Here is my current colection of mil-style watches.


----------



## limey (Aug 24, 2006)

Battalion?

Parade?


----------



## mach 0.0013137 (Jan 10, 2005)

quoll said:


> Platoon? Brigade?
> 
> Here is my current colection of mil-style watches.


Not a very orderly line up, I doubt your average RSM would call that a `Parade`























Great collection


----------



## PhilM (Nov 5, 2004)

Very nice collection, love the Mirage 

Note to self: must do a group shot one day


----------



## quoll (Apr 20, 2006)

Thanks! I tried lining them up in an orderly military fashion, but it just looked boring...


----------



## mach 0.0013137 (Jan 10, 2005)

quoll said:


> Thanks! I tried lining them up in an orderly military fashion, but it just looked boring...


I know what you mean, I`ve done it my self


----------



## limey (Aug 24, 2006)

Could do 'em in an echelon formation.

WATCHES, RIGHT ECHELON, KWWIIIIIIK MARCHHH.

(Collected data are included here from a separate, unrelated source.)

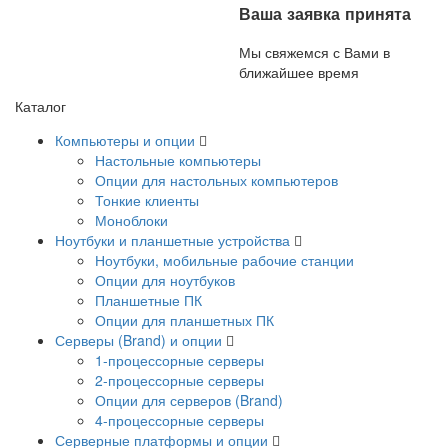
Ваша заявка принята
Мы свяжемся с Вами в
ближайшее время
Каталог
Компьютеры и опции
Настольные компьютеры
Опции для настольных компьютеров
Тонкие клиенты
Моноблоки
Ноутбуки и планшетные устройства
Ноутбуки, мобильные рабочие станции
Опции для ноутбуков
Планшетные ПК
Опции для планшетных ПК
Серверы (Brand) и опции
1-процессорные серверы
2-процессорные серверы
Опции для серверов (Brand)
4-процессорные серверы
Серверные платформы и опции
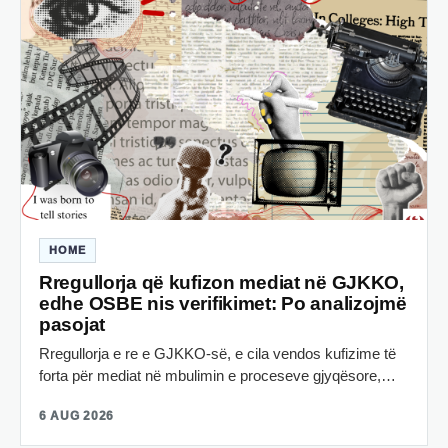
HOME
Rregullorja që kufizon mediat në GJKKO,
edhe OSBE nis verifikimet: Po analizojmë
pasojat
Rregullorja e re e GJKKO-së, e cila vendos kufizime të
forta për mediat në mbulimin e proceseve gjyqësore,…
6 AUG 2026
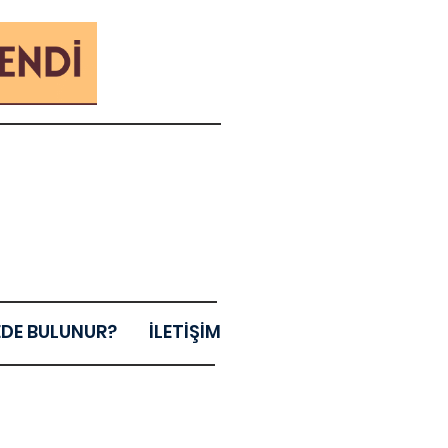
EDE BULUNUR?
İLETİŞİM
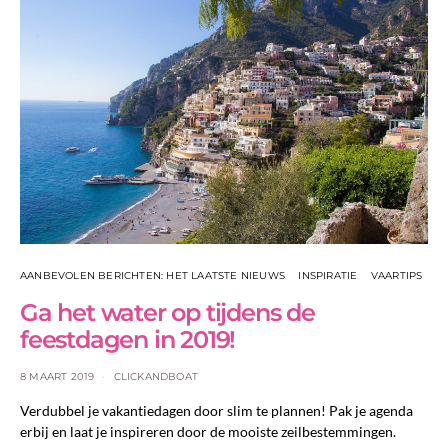
AANBEVOLEN BERICHTEN: HET LAATSTE NIEUWS
INSPIRATIE
VAARTIPS
Ga het water op tijdens de
feestdagen in 2019!
8 MAART 2019
CLICKANDBOAT
Verdubbel je vakantiedagen door slim te plannen! Pak je agenda
erbij en laat je inspireren door de mooiste zeilbestemmingen.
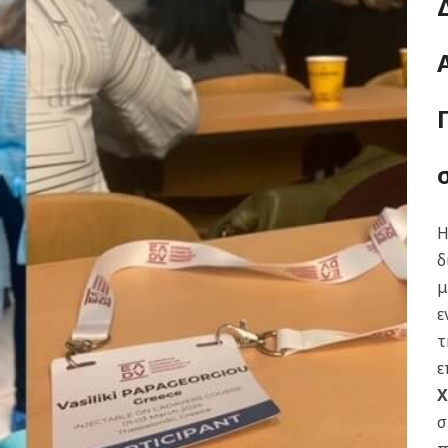
Η
δ
μ
ε
τ
ε
Χ
σ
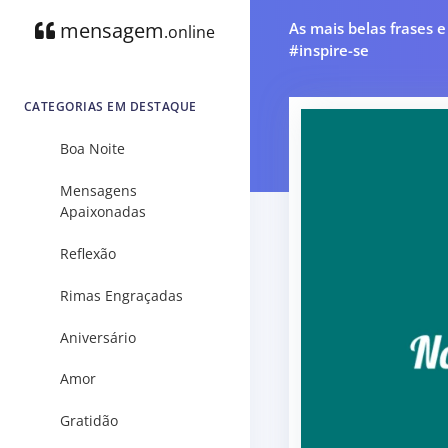
mensagem
As mais belas frases 
.online
#inspire-se
CATEGORIAS EM DESTAQUE
Boa Noite
Mensagens
Apaixonadas
Reflexão
Rimas Engraçadas
Aniversário
Amor
Gratidão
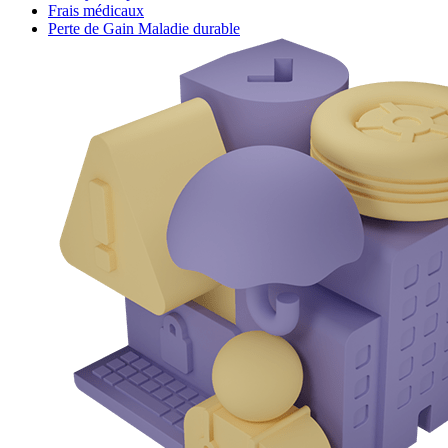
Frais médicaux
Perte de Gain Maladie durable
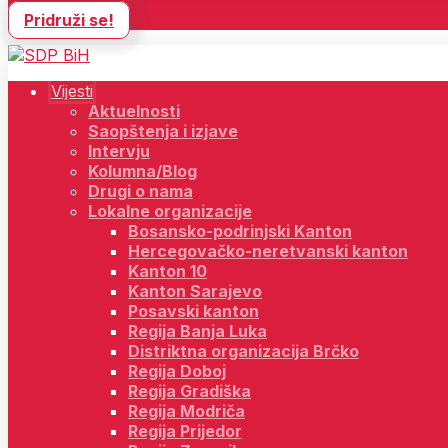
Pridruži se!
Vijesti
Aktuelnosti
Saopštenja i izjave
Intervju
Kolumna/Blog
Drugi o nama
Lokalne organizacije
Bosansko-podrinjski Kanton
Hercegovačko-neretvanski kanton
Kanton 10
Kanton Sarajevo
Posavski kanton
Regija Banja Luka
Distriktna organizacija Brčko
Regija Doboj
Regija Gradiška
Regija Modriča
Regija Prijedor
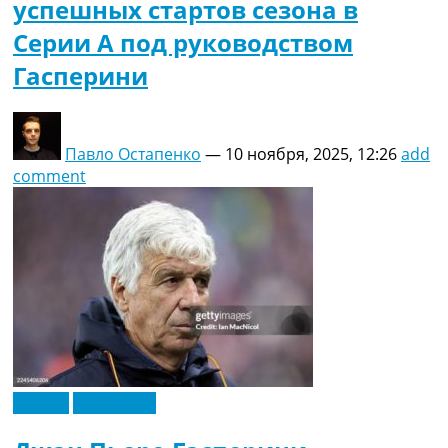
успешных стартов сезона в
Серии А под руководством
Гасперини
Павло Остапенко
—
10 ноября, 2025, 12:26
add
comment
Италия
Эксклюзив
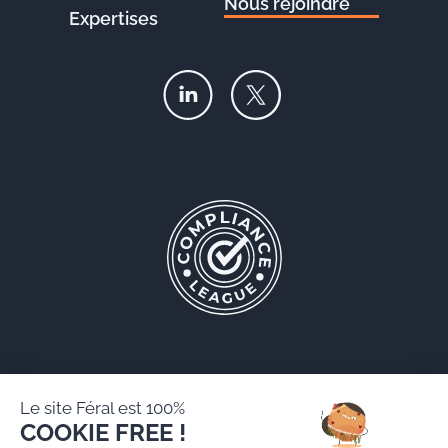
Nous rejoindre
Expertises
Le site Féral est 100%
COOKIE FREE !
Féral AARPI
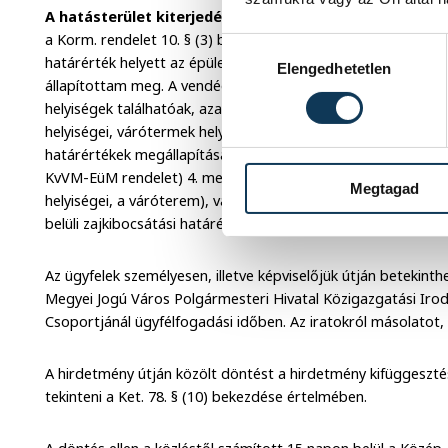
A hatásterület kiterjedése:
A fent hivatkozott Vizsgálati 
a Korm. rendelet 10. § (3) bekezdésének a) pontja teljesül, e
Hozzájárulás kiválasztása
határérték helyett az épület zajtól védendő helyiségeire von
Elengedhetetlen
állapítottam meg. A vendéglátó egységben a Korm. rendelet 
helyiségek találhatóak, azaz kereskedelmi, vendéglátó épület
helyiségei, várótermek helyezkednek el. Ezekre vonatkozóan a
határértékek megállapításáról szóló 27/2008. (XII.3.) KvVM-
KvVM-EüM rendelet) 4. mellékletében (8. Nagy- és kiskeresk
Megtagad
helyiségei, a váróterem), valamint a 6. § (4) bekezdés b) po
belüli zajkibocsátási határértéket állapítottam meg.
Az ügyfelek személyesen, illetve képviselőjük útján betekin
Megyei Jogú Város Polgármesteri Hivatal Közigazgatási Iroda
Csoportjánál ügyfélfogadási időben. Az iratokról másolatot,
A hirdetmény útján közölt döntést a hirdetmény kifüggeszté
tekinteni a Ket. 78. § (10) bekezdése értelmében.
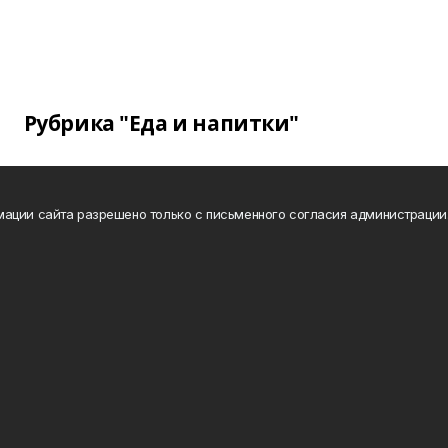
Рубрика "Еда и напитки"
ации сайта разрешено только с письменного согласия администрации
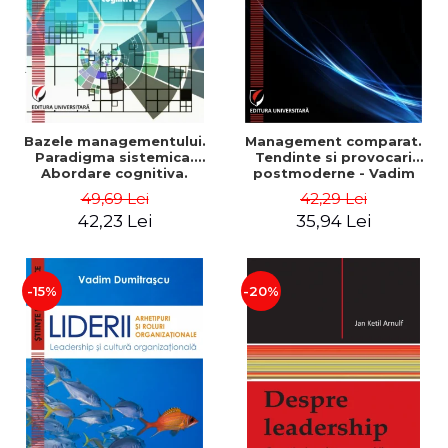
Bazele managementului.
Management comparat.
Paradigma sistemica.
Tendinte si provocari
Abordare cognitiva.
postmoderne - Vadim
Perspectiva
Dumitrascu
49,69 Lei
42,29 Lei
comportamentala - Vadim
42,23 Lei
35,94 Lei
Dumitrascu
-15%
-20%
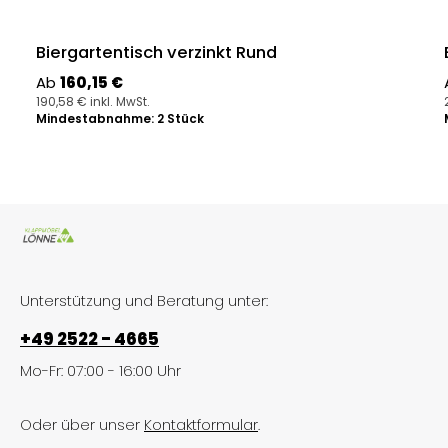
Biergartentisch verzinkt Rund
Regulärer Preis:
Ab
160,15 €
190,58 € inkl. MwSt.
Mindestabnahme: 2 Stück
Unterstützung und Beratung unter:
+49 2522 - 4665
Mo-Fr: 07:00 - 16:00 Uhr
Oder über unser
Kontaktformular
.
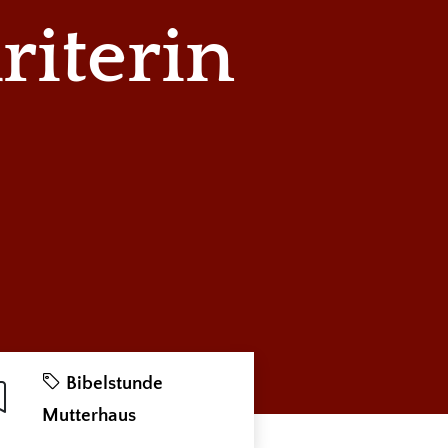
riterin
Bibelstunde
Mutterhaus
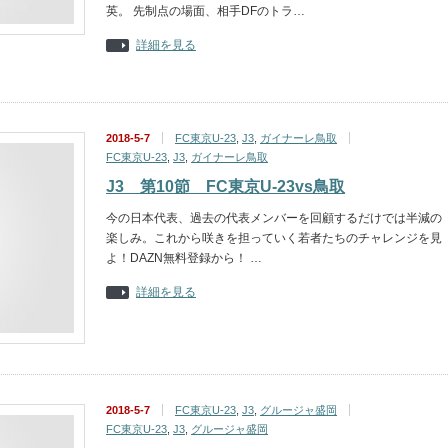
英。 先制点の場面、相手DFのトラ…
詳細を見る
2018-5-7
FC東京U-23
,
J3
,
ガイナーレ鳥取
FC東京U-23
,
J3
,
ガイナーレ鳥取
J3 第10節 FC東京U-23vs鳥取
今の日本代表、過去の代表メンバーを回顧するだけでは半減の
楽しみ。これから咲きを担っていく若者たちのチャレンジを見
よ！DAZN無料登録から！ …
詳細を見る
2018-5-7
FC東京U-23
,
J3
,
グルージャ盛岡
FC東京U-23
,
J3
,
グルージャ盛岡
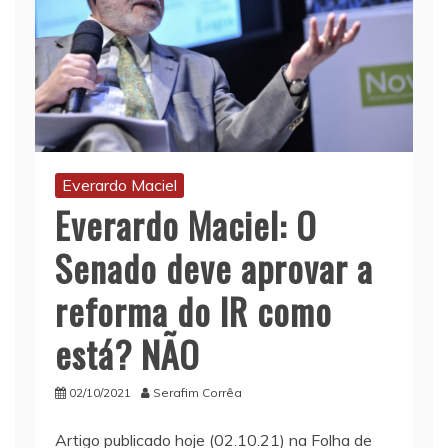
Everardo Maciel
Everardo Maciel: O
Senado deve aprovar a
reforma do IR como
está? NÃO
02/10/2021
Serafim Corrêa
Artigo publicado hoje (02.10.21) na Folha de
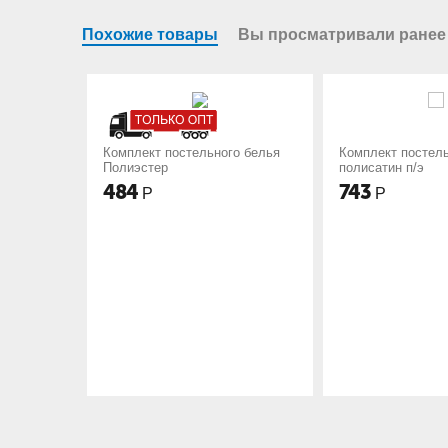
Похожие товары
Вы просматривали ранее
Комплект постельного белья
Комплект постель
Полиэстер
полисатин п/э
484
743
Р
Р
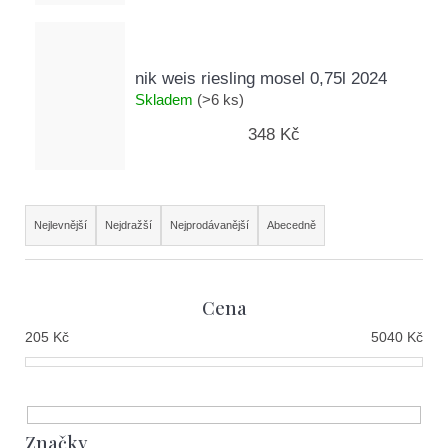
nik weis riesling mosel 0,75l 2024
Skladem
(>6 ks)
348 Kč
Ř
Nejlevnější
Nejdražší
Nejprodávanější
Abecedně
a
z
Cena
e
205
Kč
5040
Kč
n
í
p
Značky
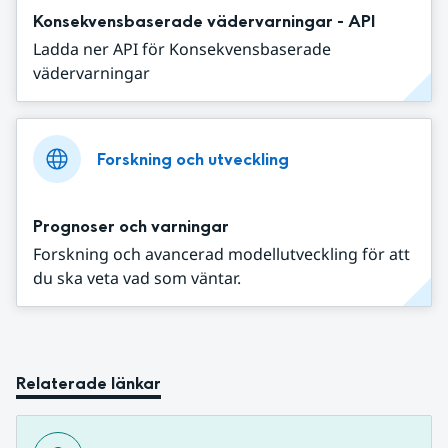
Konsekvensbaserade vädervarningar - API
Ladda ner API för Konsekvensbaserade
vädervarningar
Forskning och utveckling
Prognoser och varningar
Forskning och avancerad modellutveckling för att
du ska veta vad som väntar.
Relaterade länkar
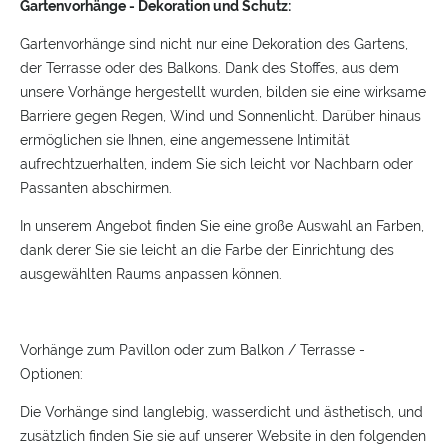
Gartenvorhänge - Dekoration und Schutz:
Gartenvorhänge sind nicht nur eine Dekoration des Gartens,
der Terrasse oder des Balkons. Dank des Stoffes, aus dem
unsere Vorhänge hergestellt wurden, bilden sie eine wirksame
Barriere gegen Regen, Wind und Sonnenlicht. Darüber hinaus
ermöglichen sie Ihnen, eine angemessene Intimität
aufrechtzuerhalten, indem Sie sich leicht vor Nachbarn oder
Passanten abschirmen.
In unserem Angebot finden Sie eine große Auswahl an Farben,
dank derer Sie sie leicht an die Farbe der Einrichtung des
ausgewählten Raums anpassen können.
Vorhänge zum Pavillon oder zum Balkon / Terrasse -
Optionen:
Die Vorhänge sind langlebig, wasserdicht und ästhetisch, und
zusätzlich finden Sie sie auf unserer Website in den folgenden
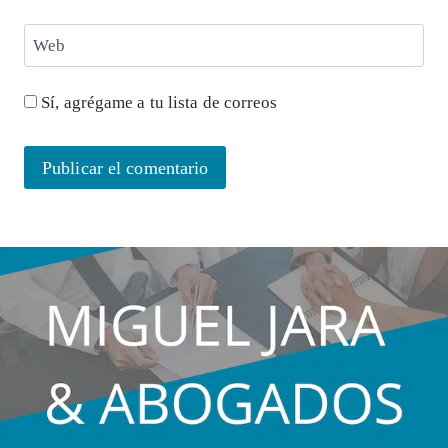
Web
Sí, agrégame a tu lista de correos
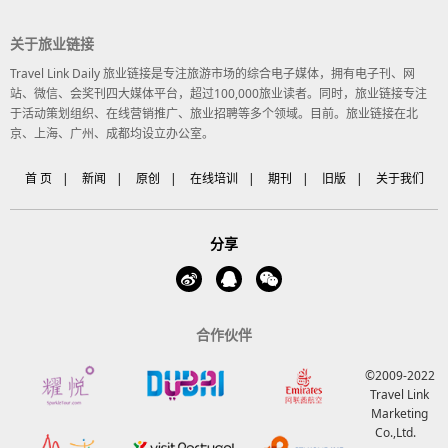
关于旅业链接
Travel Link Daily 旅业链接是专注旅游市场的综合电子媒体，拥有电子刊、网
站、微信、会奖刊四大媒体平台，超过100,000旅业读者。同时，旅业链接专注
于活动策划组织、在线营销推广、旅业招聘等多个领域。目前。旅业链接在北
京、上海、广州、成都均设立办公室。
首 页
|
新闻
|
原创
|
在线培训
|
期刊
|
旧版
|
关于我们
分享
合作伙伴
©2009-2022
Travel Link
Marketing
Co.,Ltd.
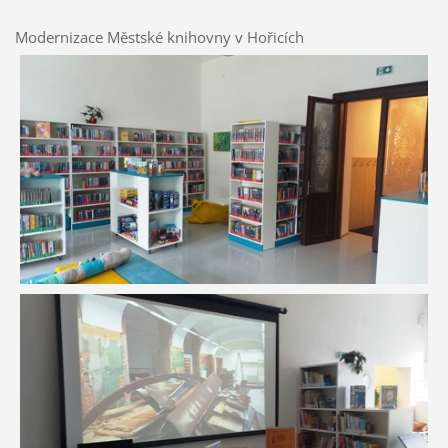
Modernizace Městské knihovny v Hořicích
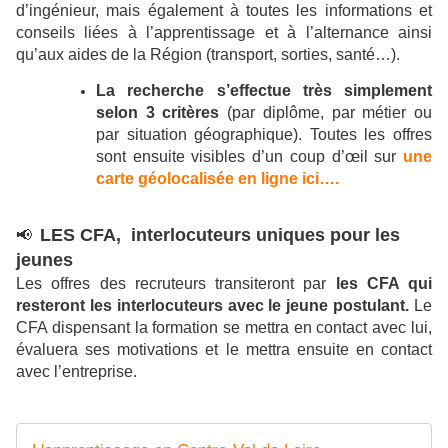
d’ingénieur, mais également à toutes les informations et
conseils liées à l’apprentissage et à l’alternance ainsi
qu’aux aides de la Région (transport, sorties, santé…).
La recherche s’effectue très simplement
selon 3 critères
(par diplôme, par métier ou
par situation géographique). Toutes les offres
sont ensuite visibles d’un coup d’œil sur
une
carte géolocalisée en ligne ici….
LES CFA, interlocuteurs uniques pour les
📢
jeunes
Les offres des recruteurs transiteront par
les CFA qui
resteront les interlocuteurs avec le jeune postulant.
Le
CFA dispensant la formation se mettra en contact avec lui,
évaluera ses motivations et le mettra ensuite en contact
avec l’entreprise.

OI!! SWING THOSE HANDS HIGHER, YOU MISERABLE, LITTLE... etc, etc..

Martin


----------



## Nalu (Nov 28, 2003)

Squadron suits both the Army and Air Force


----------



## Stan (Aug 7, 2003)

A "Mob" might be suitable, if you are the kind of person who still knows the UK as Blighty.









IE; a boring old bugger.


----------



## Steve264 (May 29, 2006)

Great collection Keith.

How about an "Ebsolewt Shaah"...?


----------



## quoll (Apr 20, 2006)

Steve264 said:


> How about an "Ebsolewt Shaah"...?


A what?


----------



## quoll (Apr 20, 2006)

quoll said:


> Steve264 said:
> 
> 
> > How about an "Ebsolewt Shaah"...?
> ...


I just revisited my own post. Duh - I was thinking some sort of Middle-Eastern military formation. I love it!


----------



## Steve264 (May 29, 2006)

quoll said:


> Steve264 said:
> 
> 
> > How about an "Ebsolewt Shaah"...?
> ...


Absolute shower....


----------